January 23, 2017.
According to a British study published in the journal The Lancet, magnetic resonance imaging (MRI) will very soon make it possible to establish a more precise diagnosis than a biopsy.
1 in 4 men could avoid a biopsy
Less invasive than a biopsy, MRI may soon become the best way to diagnose prostate cancer. This is in any case what reveals a study published in the journal The Lancet. According to this work, Multiparametric MRI (MP) would indeed allow 1 in 4 men to avoid a biopsy. It would also be, in certain cases, more useful and more precise than the biopsy.
To reach this conclusion, the researchers followed more than 550 men suspected of having prostate cancer. These patients underwent an MRI-MP, followed by two biopsies. The first was to assess whether the conclusions of the PM-MRI examination were correct. The second was a standard biopsy. They were thus able to observe that MRI-MP had diagnosed 93% of prostate cancer, while the classic biopsy was only effective in 48% of cases.

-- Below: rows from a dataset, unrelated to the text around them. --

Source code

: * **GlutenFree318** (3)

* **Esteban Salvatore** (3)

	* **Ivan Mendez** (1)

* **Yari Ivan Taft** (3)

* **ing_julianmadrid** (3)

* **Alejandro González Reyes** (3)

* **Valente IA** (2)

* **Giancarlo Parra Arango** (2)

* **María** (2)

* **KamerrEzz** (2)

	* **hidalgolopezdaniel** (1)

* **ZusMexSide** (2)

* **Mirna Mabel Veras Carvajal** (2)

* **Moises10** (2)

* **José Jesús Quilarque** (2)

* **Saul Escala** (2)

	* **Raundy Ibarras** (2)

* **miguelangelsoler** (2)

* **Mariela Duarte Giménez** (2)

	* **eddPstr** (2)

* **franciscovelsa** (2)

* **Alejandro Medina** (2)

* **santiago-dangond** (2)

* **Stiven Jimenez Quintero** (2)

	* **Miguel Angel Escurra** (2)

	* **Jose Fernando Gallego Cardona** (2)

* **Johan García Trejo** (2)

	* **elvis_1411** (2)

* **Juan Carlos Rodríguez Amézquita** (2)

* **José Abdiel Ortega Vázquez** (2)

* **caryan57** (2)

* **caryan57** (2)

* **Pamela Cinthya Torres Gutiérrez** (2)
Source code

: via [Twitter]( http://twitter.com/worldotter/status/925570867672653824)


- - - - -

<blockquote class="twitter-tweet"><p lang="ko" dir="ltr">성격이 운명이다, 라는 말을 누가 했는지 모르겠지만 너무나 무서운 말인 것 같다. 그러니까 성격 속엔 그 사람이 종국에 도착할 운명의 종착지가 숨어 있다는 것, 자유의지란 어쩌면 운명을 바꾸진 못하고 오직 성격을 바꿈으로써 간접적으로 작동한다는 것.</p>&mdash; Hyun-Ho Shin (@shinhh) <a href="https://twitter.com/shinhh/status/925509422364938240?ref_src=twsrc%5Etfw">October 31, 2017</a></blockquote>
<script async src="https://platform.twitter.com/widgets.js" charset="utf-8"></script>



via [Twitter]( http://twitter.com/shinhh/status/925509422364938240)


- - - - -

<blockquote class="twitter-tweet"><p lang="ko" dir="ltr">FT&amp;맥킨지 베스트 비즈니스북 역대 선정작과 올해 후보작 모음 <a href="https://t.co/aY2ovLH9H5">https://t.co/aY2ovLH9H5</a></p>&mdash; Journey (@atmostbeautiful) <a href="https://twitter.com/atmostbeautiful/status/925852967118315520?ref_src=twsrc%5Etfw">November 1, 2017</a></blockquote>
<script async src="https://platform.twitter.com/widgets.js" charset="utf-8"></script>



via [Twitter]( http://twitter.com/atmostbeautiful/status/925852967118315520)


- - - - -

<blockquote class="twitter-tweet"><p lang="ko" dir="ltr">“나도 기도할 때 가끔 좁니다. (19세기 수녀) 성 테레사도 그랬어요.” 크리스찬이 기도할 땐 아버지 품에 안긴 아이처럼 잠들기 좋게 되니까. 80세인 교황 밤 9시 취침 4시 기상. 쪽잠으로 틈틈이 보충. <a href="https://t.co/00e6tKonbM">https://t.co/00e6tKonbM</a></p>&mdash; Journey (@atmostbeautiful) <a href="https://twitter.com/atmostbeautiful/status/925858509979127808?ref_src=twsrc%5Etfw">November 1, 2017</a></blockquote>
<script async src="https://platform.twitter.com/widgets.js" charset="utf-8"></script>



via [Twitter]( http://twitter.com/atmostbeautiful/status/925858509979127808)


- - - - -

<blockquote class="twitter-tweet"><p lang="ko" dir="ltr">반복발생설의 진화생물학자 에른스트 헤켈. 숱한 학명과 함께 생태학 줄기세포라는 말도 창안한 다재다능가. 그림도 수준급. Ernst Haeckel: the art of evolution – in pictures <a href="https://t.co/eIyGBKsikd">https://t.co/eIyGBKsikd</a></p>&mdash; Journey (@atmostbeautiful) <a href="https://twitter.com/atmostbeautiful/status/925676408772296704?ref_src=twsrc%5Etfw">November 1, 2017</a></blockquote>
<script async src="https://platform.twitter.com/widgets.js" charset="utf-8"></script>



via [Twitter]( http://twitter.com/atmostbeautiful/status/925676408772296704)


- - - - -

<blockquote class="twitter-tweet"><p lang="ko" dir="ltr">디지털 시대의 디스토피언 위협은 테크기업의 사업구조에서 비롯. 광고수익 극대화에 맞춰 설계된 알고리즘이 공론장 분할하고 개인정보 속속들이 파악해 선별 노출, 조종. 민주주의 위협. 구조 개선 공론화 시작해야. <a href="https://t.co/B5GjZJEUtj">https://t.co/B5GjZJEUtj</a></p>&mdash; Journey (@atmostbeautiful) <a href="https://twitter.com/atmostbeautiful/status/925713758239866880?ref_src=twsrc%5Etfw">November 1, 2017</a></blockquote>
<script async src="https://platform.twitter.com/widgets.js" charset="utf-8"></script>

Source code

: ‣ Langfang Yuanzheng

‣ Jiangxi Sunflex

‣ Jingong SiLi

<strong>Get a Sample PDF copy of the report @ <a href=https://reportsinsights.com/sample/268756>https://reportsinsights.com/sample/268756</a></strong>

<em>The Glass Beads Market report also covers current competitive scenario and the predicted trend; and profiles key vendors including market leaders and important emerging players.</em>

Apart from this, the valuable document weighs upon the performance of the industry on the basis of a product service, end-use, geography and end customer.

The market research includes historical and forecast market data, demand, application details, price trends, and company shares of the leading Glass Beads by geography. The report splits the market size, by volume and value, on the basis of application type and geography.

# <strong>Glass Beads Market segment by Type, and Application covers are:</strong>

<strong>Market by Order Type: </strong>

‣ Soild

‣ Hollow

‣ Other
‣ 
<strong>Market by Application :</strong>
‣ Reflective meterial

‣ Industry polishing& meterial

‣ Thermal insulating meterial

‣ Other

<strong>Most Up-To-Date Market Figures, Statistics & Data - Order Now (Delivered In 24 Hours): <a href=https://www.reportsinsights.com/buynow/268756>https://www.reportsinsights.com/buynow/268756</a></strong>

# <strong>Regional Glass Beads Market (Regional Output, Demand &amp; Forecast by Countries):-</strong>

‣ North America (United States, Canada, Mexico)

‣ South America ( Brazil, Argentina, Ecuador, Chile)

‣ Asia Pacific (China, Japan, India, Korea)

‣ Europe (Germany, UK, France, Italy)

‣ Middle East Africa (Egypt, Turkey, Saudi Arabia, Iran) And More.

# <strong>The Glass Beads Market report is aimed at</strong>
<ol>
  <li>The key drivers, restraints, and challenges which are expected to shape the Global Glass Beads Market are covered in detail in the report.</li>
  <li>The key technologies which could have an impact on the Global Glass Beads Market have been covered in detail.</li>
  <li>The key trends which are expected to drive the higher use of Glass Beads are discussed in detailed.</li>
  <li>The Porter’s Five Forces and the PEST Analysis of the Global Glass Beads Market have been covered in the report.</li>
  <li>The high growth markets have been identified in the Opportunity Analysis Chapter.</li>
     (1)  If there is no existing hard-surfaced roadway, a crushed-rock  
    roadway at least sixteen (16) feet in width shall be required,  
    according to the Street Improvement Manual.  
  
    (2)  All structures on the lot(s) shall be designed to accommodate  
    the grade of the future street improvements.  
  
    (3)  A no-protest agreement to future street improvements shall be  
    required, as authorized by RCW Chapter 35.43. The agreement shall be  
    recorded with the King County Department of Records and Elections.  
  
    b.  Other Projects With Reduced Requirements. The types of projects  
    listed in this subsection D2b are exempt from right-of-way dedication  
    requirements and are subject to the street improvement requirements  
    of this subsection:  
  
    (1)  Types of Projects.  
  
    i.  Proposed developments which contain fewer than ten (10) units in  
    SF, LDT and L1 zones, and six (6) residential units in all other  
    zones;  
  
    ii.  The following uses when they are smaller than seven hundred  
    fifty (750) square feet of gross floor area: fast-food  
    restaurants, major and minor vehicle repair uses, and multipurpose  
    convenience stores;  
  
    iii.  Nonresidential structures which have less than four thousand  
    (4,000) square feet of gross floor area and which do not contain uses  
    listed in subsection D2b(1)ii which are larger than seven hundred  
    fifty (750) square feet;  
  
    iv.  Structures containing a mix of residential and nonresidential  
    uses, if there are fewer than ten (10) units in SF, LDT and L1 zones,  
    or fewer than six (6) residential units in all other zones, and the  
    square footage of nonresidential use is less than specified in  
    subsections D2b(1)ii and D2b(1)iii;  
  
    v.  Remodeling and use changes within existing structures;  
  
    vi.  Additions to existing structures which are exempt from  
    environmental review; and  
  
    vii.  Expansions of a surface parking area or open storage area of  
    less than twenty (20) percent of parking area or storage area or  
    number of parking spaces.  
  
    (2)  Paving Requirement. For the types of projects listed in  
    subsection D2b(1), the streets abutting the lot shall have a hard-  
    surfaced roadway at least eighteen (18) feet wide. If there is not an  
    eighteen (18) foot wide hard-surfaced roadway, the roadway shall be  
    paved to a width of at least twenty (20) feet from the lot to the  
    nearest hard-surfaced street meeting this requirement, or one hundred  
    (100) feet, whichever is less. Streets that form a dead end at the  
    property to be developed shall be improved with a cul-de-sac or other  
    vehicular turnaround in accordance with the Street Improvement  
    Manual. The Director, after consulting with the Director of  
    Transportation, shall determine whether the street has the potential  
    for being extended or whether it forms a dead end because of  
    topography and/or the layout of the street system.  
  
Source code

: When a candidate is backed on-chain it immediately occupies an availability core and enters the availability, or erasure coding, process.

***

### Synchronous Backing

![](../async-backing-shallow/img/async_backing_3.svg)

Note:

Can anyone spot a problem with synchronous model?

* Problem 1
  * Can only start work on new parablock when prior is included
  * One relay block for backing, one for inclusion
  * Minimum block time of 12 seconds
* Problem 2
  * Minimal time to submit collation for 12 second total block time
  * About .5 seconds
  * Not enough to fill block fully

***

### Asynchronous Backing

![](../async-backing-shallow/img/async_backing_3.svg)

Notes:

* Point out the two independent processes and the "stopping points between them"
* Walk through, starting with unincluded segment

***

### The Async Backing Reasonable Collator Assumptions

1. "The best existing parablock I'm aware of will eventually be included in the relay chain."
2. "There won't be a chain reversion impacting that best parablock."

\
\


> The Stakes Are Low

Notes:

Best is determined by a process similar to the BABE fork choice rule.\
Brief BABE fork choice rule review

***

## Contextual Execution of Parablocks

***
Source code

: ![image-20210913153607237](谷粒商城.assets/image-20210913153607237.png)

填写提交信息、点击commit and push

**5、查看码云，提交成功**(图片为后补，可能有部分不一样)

Current biopsy is not always accurate
The ” current biopsy may be inaccurate because tissue samples are taken at random », Explains Hashim Ahmed, lead author of the study. Furthermore, ” she is not always able to determine whether the tumor is aggressive or not », Adds the researcher. “ Hence diagnostic errors. ” Multiparametric MRI should therefore be used before the biopsy to identify harmless cancers., explain the authors of the study.
” We still operate too much in France », Denounces Abdel-Rahmène Azzouzi, head of the urology department at the University Hospital of Angers, in the columns of Sunday Newspaper. ” The main risk of prostate cancer is not death but overtreatment. ” Gold, in the event of a misdiagnosis after a biopsy, a patient who might never have developed cancer may have the prostate removed or chemotherapy treatment.